間もなく裁判所から、公判の案内があった。この件に関しては、当時の樫村社長にすべて担当してもらった。争いごとに関しては、あまり情実にとらわれず、冷静沈着であるべきと考えたためである。第1回目の公判にJ・ライフのY社長は弁護士を伴って出廷し、手形に個人保証をした覚えがないこと、J・チェーンの経理担当がY社長に無断で印鑑を押したと主張したという。
裁判は長期戦となり、第2回目以降Y社長は出廷することはなく、代理人が最初の主張を繰り返すのみだった。公判はその後4、5回行われたが決着がつかず、最終的に示談を示唆されて、お互いの弁護士の話し合いのもとで、1千万円近くの賠償額が決められた。
その後、J・ライフのY社長の脱税や違法な政治資金がマスコミに大きく報道されるようになったばかりか、「マルチまがい商法」と決め付けられ、糾弾されるようになった。まもなく、元中部管区の警察局長だった人に社長が変わり、Y氏は表舞台から消えていったようだ。

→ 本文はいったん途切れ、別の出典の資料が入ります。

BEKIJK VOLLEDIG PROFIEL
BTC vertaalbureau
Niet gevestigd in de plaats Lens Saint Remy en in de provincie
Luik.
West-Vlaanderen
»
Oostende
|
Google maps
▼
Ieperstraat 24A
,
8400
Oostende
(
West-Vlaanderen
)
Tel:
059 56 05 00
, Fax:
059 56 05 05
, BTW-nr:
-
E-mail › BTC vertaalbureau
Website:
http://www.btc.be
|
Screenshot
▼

いま思い起こせば、当社にとってY氏との出会いは、良くも悪くも大きな転機になった。創業後はじめて出版した「ポケット絵本」(せかい童話図書館)を、J・チェーンが取り扱ってくれなかったなら、全40巻が完成したとしても、それより2、3年後のことだったろう。J・チェーンの加盟店だった人たちの出会いや、以後10年以上も当社の販売を支えてくれたフランチャイズ・システムによる組織づくりを思いつくこともなかったはずだ。当時の2千4百万円は、今のお金でいえば、5〜6千万円以上にも匹敵する大負債をこうむることになりはしたが、今回の示談により、その負債のうち1千万円近くを取り戻すことができたのだ。そして、思いがけないこの資金により、念願の英国レディバード社「レディバード・ブックス」の日本語版「レディバード図書館」の刊行につなげることができたのである。